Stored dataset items

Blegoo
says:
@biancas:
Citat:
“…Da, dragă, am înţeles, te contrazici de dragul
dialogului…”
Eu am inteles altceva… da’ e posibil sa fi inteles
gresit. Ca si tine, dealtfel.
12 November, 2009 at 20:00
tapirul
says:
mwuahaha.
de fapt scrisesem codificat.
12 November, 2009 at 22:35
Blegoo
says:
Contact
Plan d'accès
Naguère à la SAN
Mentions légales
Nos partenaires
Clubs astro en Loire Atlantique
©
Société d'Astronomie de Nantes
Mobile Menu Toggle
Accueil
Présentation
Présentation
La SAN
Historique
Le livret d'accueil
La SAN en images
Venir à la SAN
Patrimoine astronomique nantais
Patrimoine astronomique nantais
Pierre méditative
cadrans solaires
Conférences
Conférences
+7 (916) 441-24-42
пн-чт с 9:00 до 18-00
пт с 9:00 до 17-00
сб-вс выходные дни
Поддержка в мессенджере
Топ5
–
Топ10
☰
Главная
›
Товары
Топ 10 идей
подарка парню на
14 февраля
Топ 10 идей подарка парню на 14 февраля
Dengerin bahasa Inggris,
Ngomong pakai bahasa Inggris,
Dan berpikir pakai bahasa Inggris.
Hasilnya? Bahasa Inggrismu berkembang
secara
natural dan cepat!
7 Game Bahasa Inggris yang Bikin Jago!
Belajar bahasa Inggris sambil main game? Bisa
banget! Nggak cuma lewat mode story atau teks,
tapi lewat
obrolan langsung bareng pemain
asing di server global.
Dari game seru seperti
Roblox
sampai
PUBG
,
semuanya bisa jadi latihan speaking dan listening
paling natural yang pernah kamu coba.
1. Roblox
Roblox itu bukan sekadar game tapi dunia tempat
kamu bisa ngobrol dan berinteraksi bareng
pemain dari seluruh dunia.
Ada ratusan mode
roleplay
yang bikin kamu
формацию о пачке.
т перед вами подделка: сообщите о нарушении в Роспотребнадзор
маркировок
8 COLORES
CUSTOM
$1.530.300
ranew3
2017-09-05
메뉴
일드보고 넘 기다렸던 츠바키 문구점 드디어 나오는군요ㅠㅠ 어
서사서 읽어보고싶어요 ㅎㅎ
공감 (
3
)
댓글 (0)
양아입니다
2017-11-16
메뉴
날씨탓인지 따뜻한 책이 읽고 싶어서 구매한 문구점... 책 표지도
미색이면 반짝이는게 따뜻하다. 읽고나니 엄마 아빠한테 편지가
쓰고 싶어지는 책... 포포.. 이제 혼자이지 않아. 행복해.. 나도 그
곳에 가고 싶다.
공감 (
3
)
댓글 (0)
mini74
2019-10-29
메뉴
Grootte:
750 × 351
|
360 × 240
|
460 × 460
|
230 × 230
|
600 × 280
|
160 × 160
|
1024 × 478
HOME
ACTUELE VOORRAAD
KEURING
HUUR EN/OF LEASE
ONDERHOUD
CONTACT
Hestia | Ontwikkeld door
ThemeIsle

Problem description: Each line in the data that holds the word "Roblox" must be copied.

Result:
Roblox
1. Roblox
Roblox itu bukan sekadar game tapi dunia tempat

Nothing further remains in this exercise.